» **SET OF TASKS**:
1) Using the passage on ObjectRef and InsertError, decide whether each statement agrees with it: (a) inserting an entry whose key already exists produces an error; (b) keys and values are wrapped in Arc so they need not implement Clone; (c) an entry may be removed only when the last ObjectRef is dropped. For each, answer yes or no and quote the words of the passage that decide it.
2) Reproduce part of the passage on ObjectRef and InsertError, beginning at the words "First, both the" and stopping after the words "left this way.".

First, both the key and value need to be “clone-able”, and that makes sense because we need to clone these values from the inner map into the ObjectRef.
We could perhaps use Arc to wrap both the key and the value to not enforce them to implement Clone, but I was not sure about it so this has simply been an implementation detail I’ve left this way.
Second, we see that the insert function returns an InsertError::AlreadyExists error if the program tries to insert an entry with a key that already exists.
This is the definition of the error type:
pub enum InsertError<K, V>
where
K: Hash + Eq,
{
AlreadyExists(K, ObjectRef<K, V>),
}This check is done for consistency reasons, because an entry must only be removed by the last ObjectRef being dropped.
Otherwise there could be unrelated old ObjectRef instances modifying the reference count of a new inserted entry.

» **DATA EXCERPTS**:
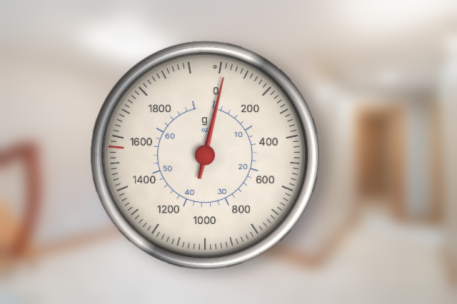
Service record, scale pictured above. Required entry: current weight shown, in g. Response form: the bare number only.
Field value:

==

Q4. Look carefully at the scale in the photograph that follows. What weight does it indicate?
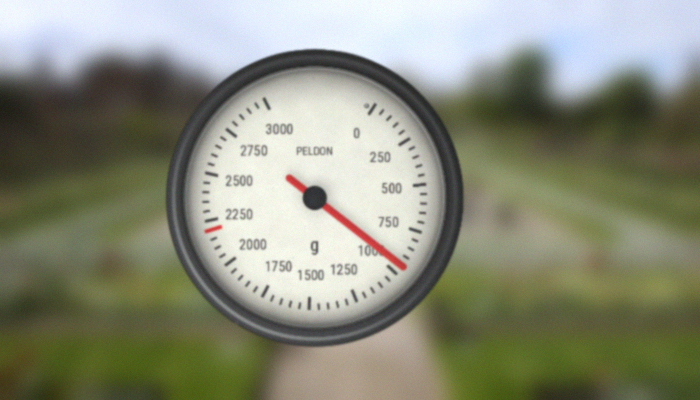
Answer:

» **OUTPUTS IN ORDER**:
1)
(a) Yes: "the insert function returns an InsertError::AlreadyExists error if the program tries to insert an entry with a key that already exists"
(b) No: "both the key and value need to be “clone-able”"
(c) Yes: "an entry must only be removed by the last ObjectRef being dropped"

2)
First, both the key and value need to be “clone-able”, and that makes sense because we need to clone these values from the inner map into the ObjectRef.
We could perhaps use Arc to wrap both the key and the value to not enforce them to implement Clone, but I was not sure about it so this has simply been an implementation detail I’ve left this way.